Big Men on Campus, Beware: Your Ego May Be Harming You

Mirror, mirror, on the wall, who's the sickest of them all? A new study says it might be the guys who are always looking in the mirror!

We all remember those guys who were popular the second they walked into a room. They were probably also the "love 'em and leave 'em" type who seemed too cool for just about everyone.

Psychologists call this personality type narcissism, which describes people who feel self-important and constantly need to stand out in a crowd. And although Narcissistic Nick usually makes a huge splash at the party, he's a far less desirable romantic partner because he "plays games," prefers people who boost his ego and has trouble with commitment.

Sound familiar, ladies?

But if all of this reminds you of an old flame you'd rather forget, perhaps what goes around does come back around. That's because researchers have discovered that some men who score higher on a narcissism personality test may also have significantly higher levels of the stress marker cortisol in their saliva, according to a new study of around 80 female and 30 male college-age students. But what does the big man on campus have to worry about? Having too many friends?

Some psychologists think that behind the big ego might actually be a ball of insecurity and self-doubt. That's why these guys surround themselves with people who elevate their confidence, and why they get defensive when they sense their dominance is threatened. So narcissism could be a way of coping with stressful feelings of inferiority. And what happens when you're always stressed about what people think of you? Your body pumps out more cortisol!

What's the link with health? One of cortisol's effects in the body is to suppress the immune system, which normally defends us against illness and infection. For Narcissistic Nick, whose stress levels are always up, this could mean he gets sick more, as well.

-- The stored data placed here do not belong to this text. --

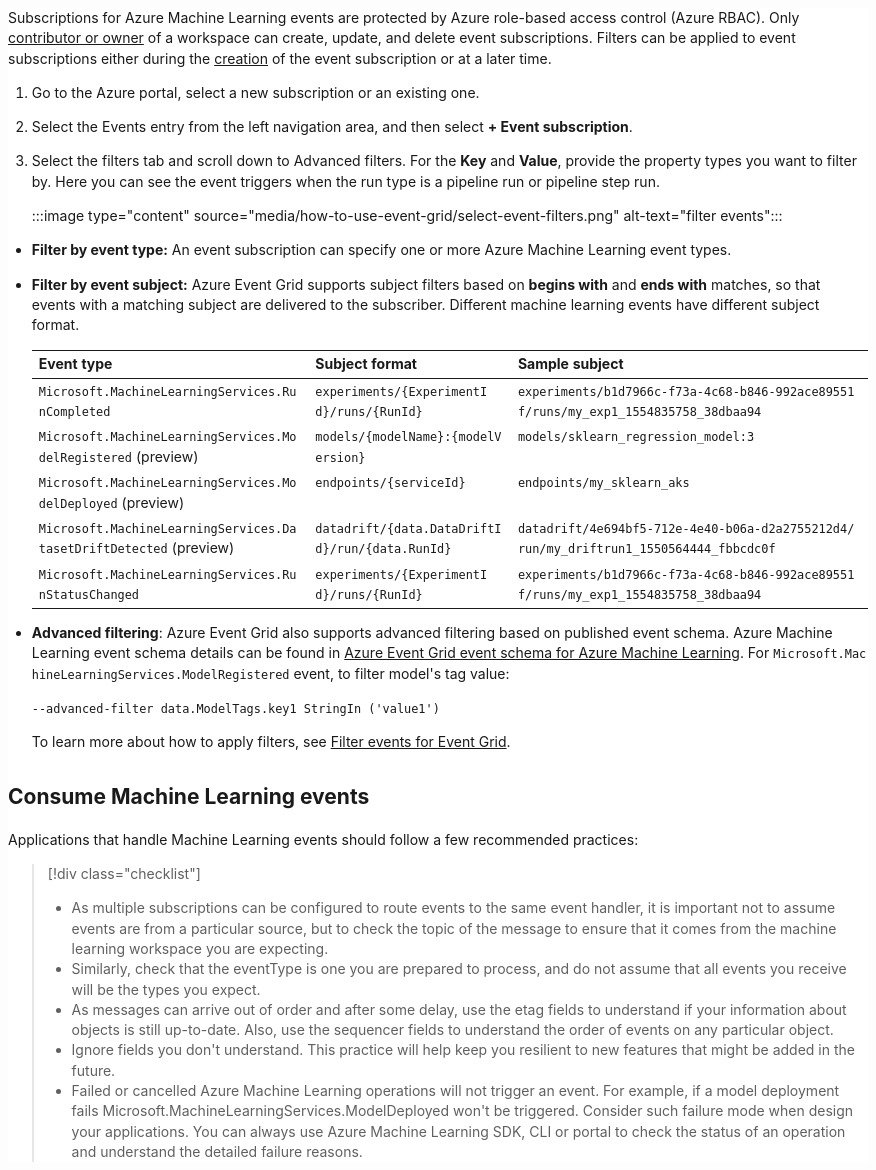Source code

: Subscriptions for Azure Machine Learning events are protected by Azure role-based access control (Azure RBAC). Only [contributor or owner](how-to-assign-roles.md#default-roles) of a workspace can create, update, and delete event subscriptions. Filters can be applied to event subscriptions either during the [creation](/cli/azure/eventgrid/event-subscription) of the event subscription or at a later time. 


1. Go to the Azure portal, select a new subscription or an existing one.
1. Select the Events entry from the left navigation area, and then select **+ Event subscription**.
1. Select the filters tab and scroll down to Advanced filters. For the **Key** and **Value**, provide the property types you want to filter by. Here you can see the event triggers when the run type is a pipeline run or pipeline step run.  

    :::image type="content" source="media/how-to-use-event-grid/select-event-filters.png" alt-text="filter events":::


+ **Filter by event type:** An event subscription can specify one or more Azure Machine Learning event types.

+ **Filter by event subject:** Azure Event Grid supports subject filters based on __begins with__ and __ends with__ matches, so that events with a matching subject are delivered to the subscriber. Different machine learning events have different subject format.

  | Event type | Subject format | Sample subject |
  | ---------- | ----------- | ----------- |
  | `Microsoft.MachineLearningServices.RunCompleted` | `experiments/{ExperimentId}/runs/{RunId}` | `experiments/b1d7966c-f73a-4c68-b846-992ace89551f/runs/my_exp1_1554835758_38dbaa94` |
  | `Microsoft.MachineLearningServices.ModelRegistered` (preview) | `models/{modelName}:{modelVersion}` | `models/sklearn_regression_model:3` |
  | `Microsoft.MachineLearningServices.ModelDeployed` (preview) | `endpoints/{serviceId}` | `endpoints/my_sklearn_aks` |
  | `Microsoft.MachineLearningServices.DatasetDriftDetected` (preview) | `datadrift/{data.DataDriftId}/run/{data.RunId}` | `datadrift/4e694bf5-712e-4e40-b06a-d2a2755212d4/run/my_driftrun1_1550564444_fbbcdc0f` |
  | `Microsoft.MachineLearningServices.RunStatusChanged` | `experiments/{ExperimentId}/runs/{RunId}` | `experiments/b1d7966c-f73a-4c68-b846-992ace89551f/runs/my_exp1_1554835758_38dbaa94` | 

+ **Advanced filtering**: Azure Event Grid also supports advanced filtering based on published event schema. Azure Machine Learning event schema details can be found in [Azure Event Grid event schema for Azure Machine Learning](../event-grid/event-schema-machine-learning.md). For `Microsoft.MachineLearningServices.ModelRegistered` event, to filter model's tag value:

  ```
  --advanced-filter data.ModelTags.key1 StringIn ('value1')
  ```

  To learn more about how to apply filters, see [Filter events for Event Grid](../event-grid/how-to-filter-events.md).

## Consume Machine Learning events

Applications that handle Machine Learning events should follow a few recommended practices:

> [!div class="checklist"]
> * As multiple subscriptions can be configured to route events to the same event handler, it is important not to assume events are from a particular source, but to check the topic of the message to ensure that it comes from the machine learning workspace you are expecting.
> * Similarly, check that the eventType is one you are prepared to process, and do not assume that all events you receive will be the types you expect.
> * As messages can arrive out of order and after some delay, use the etag fields to understand if your information about objects is still up-to-date.  Also, use the sequencer fields to understand the order of events on any particular object.
> * Ignore fields you don't understand. This practice will help keep you resilient to new features that might be added in the future.
> * Failed or cancelled Azure Machine Learning operations will not trigger an event. For example, if a model deployment fails Microsoft.MachineLearningServices.ModelDeployed won't be triggered. Consider such failure mode when design your applications. You can always use Azure Machine Learning SDK, CLI or portal to check the status of an operation and understand the detailed failure reasons.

Even when the researchers took into account differences in a guy's mood, social support system or relationship status, narcissistic men still had increased cortisol levels, especially those who scored higher in "unhealthy" traits like feelings of entitlement.

Although we can't always control our personalities, we can try to understand why we're feeling the way we're feeling. Stress-reducing strategies like eating a balanced diet, doing regular physical activity and getting enough rest every night can help us stay focused and healthy, even when the going gets tough.